Four ways businesses can answer the science’s call for a sustainable business transformation
Drive consumer engagement to shift demand.
For the first time, the IPCC included a chapter on demand-side mitigation, including shifting diets or transportation patterns. It concluded with high confidence that demand-side strategies could cut global GHG emissions by 40-70% by 2050. But this won’t be possible unless companies act to accelerate — not obstruct — these changes. Businesses must be active players in informing, educating and engaging their consumers to change behaviors and influencing demand for products and services that are at odds with sustainability — even when it means a fundamental shift in the business model and the transformation of product portfolios; decoupling profitability from resource consumption. The report says behavior and cultural changes represent “a substantial overlooked strategy” left out of transition pathways and scenarios.
Activate change across the supply chain.
Some of the most powerful levers of action highlighted by the IPCC lie within companies’ supply chains. Engaging with sourcing partners and distribution channels to enable the uptake of renewable energies is one example. Another is halting deforestation, which alone accounts for 45% of emissions from the land sector (source: WRI). Procurement teams need to identify deforestation risks associated with their commodities and work closely with suppliers and stakeholders to drive greater transparency and accountability in the marketplace. Procurement decisions give companies enormous influence to shift what we produce and consume, and investing in supplier capacity-building and engagement is critical to accelerate decarbonization. Since supply chains are where most impacts are, companies that wait any longer to drive progress with suppliers are letting critical time — and emissions — slip through the cracks.
Use corporate influence to move the needle.

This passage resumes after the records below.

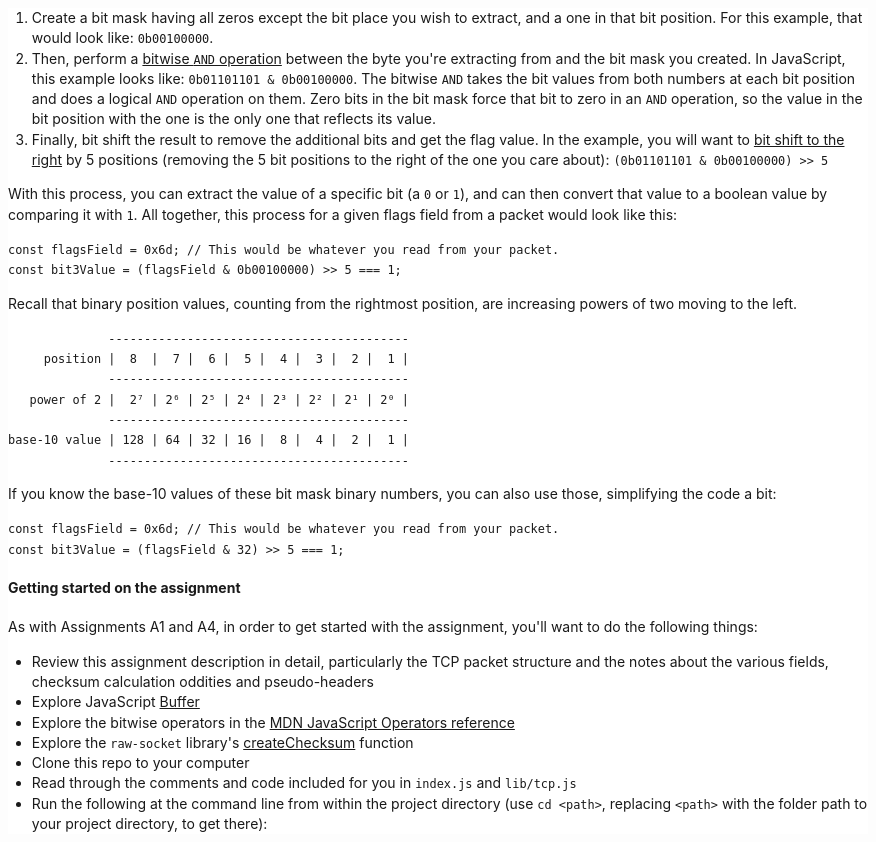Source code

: 1. Create a bit mask having all zeros except the bit place you wish to
   extract, and a one in that bit position. For this example, that would
   look like: `0b00100000`.
2. Then, perform a
   [bitwise `AND` operation](https://developer.mozilla.org/en-US/docs/Web/JavaScript/Reference/Operators/Bitwise_AND)
   between the byte you're extracting from and the bit mask you created.
   In JavaScript, this example looks like: `0b01101101 & 0b00100000`.
   The bitwise `AND` takes the bit values from both numbers at each bit
   position and does a logical `AND` operation on them. Zero bits in the
   bit mask force that bit to zero in an `AND` operation, so the value
   in the bit position with the one is the only one that reflects its value.
3. Finally, bit shift the result to remove the additional bits and get the
   flag value. In the example, you will want to
   [bit shift to the right](https://developer.mozilla.org/en-US/docs/Web/JavaScript/Reference/Operators/Right_shift)
   by 5 positions (removing the 5 bit positions to the right of the one you
   care about): `(0b01101101 & 0b00100000) >> 5`

With this process, you can extract the value of a specific bit (a `0` or `1`),
and can then convert that value to a boolean value by comparing it with `1`. All
together, this process for a given flags field from a packet would look like this:

```{text}
const flagsField = 0x6d; // This would be whatever you read from your packet.
const bit3Value = (flagsField & 0b00100000) >> 5 === 1;
```

Recall that binary position values, counting from the rightmost position,
are increasing powers of two moving to the left.

```{text}
              ------------------------------------------
     position |  8  |  7 |  6 |  5 |  4 |  3 |  2 |  1 |
              ------------------------------------------
   power of 2 |  2⁷ | 2⁶ | 2⁵ | 2⁴ | 2³ | 2² | 2¹ | 2⁰ |
              ------------------------------------------
base-10 value | 128 | 64 | 32 | 16 |  8 |  4 |  2 |  1 |
              ------------------------------------------
```

If you know the base-10 values of these bit mask binary numbers, you
can also use those, simplifying the code a bit:

```{text}
const flagsField = 0x6d; // This would be whatever you read from your packet.
const bit3Value = (flagsField & 32) >> 5 === 1;
```

#### Getting started on the assignment

As with Assignments A1 and A4, in order to get started with the assignment, you'll want
to do the following things:

- Review this assignment description in detail, particularly the TCP packet structure and
  the notes about the various fields, checksum calculation oddities and pseudo-headers
- Explore JavaScript [Buffer](https://nodejs.org/dist/latest-v12.x/docs/api/buffer.html)
- Explore the bitwise operators in the [MDN JavaScript Operators reference](https://developer.mozilla.org/en-US/docs/Web/JavaScript/Reference/Operators)
- Explore the `raw-socket` library's [createChecksum](https://www.npmjs.com/package/raw-socket#rawcreatechecksum-bufferorobject-bufferorobject-) function
- Clone this repo to your computer
- Read through the comments and code included for you in `index.js` and `lib/tcp.js`
- Run the following at the command line from within the project directory (use `cd <path>`, replacing
  `<path>` with the folder path to your project directory, to get there):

Awareness from both consumers and investors continues to build around companies’ failure to walk the talk on sustainability commitments behind closed doors. The IPCC report states: “The interaction between politics, economics and power relationships is central to explaining why broad commitments do not always translate to urgent action…Accelerating climate mitigation includes…overcoming resistance to policies (e.g. from incumbents in high carbon emitting industries).” It’s time for businesses to ensure their lobbying efforts are supporting — not undermining — sustainability ambitions and take a hard look at the policy engagements of the trade associations they’re part of. Shifting focus to working with peers, investors, regulators and partners to drive change in the right direction is critical.
Future-proof the business model and bring all stakeholders on board.
Avoiding a worst-case climate scenario requires abandoning the current linear “take-make-waste” economic model and transitioning to one in which goods and services are based on quality, circularity and durability. Companies need to take a serious look at their business models and build a plan to transform to operate within the limits of the planet. Every business decision made must be driven by its alignment with a resilient model and with guidance from those who hold this knowledge — sustainability leaders, scientists, experts. Leaders need to understand what’s at stake and engage with shareholders, board members and executives to align on ways to decouple current business models from the consumption of fossil- and land-based resources.
The planetary crisis is here. It’s time to trigger the crisis response.
From the COVID-19 pandemic to the invasion of Ukraine, recent catastrophes show just how nimble businesses can be when crises strike and they’re forced to act on the spot. Yet the existential threat of the climate, biodiversity and water crises before us have failed to elicit the rapid response needed. The scientific community is showing us what needs to be done to secure a future for people and planet. We have the tools at our disposal and it’s time to trigger the crisis response the science is calling for.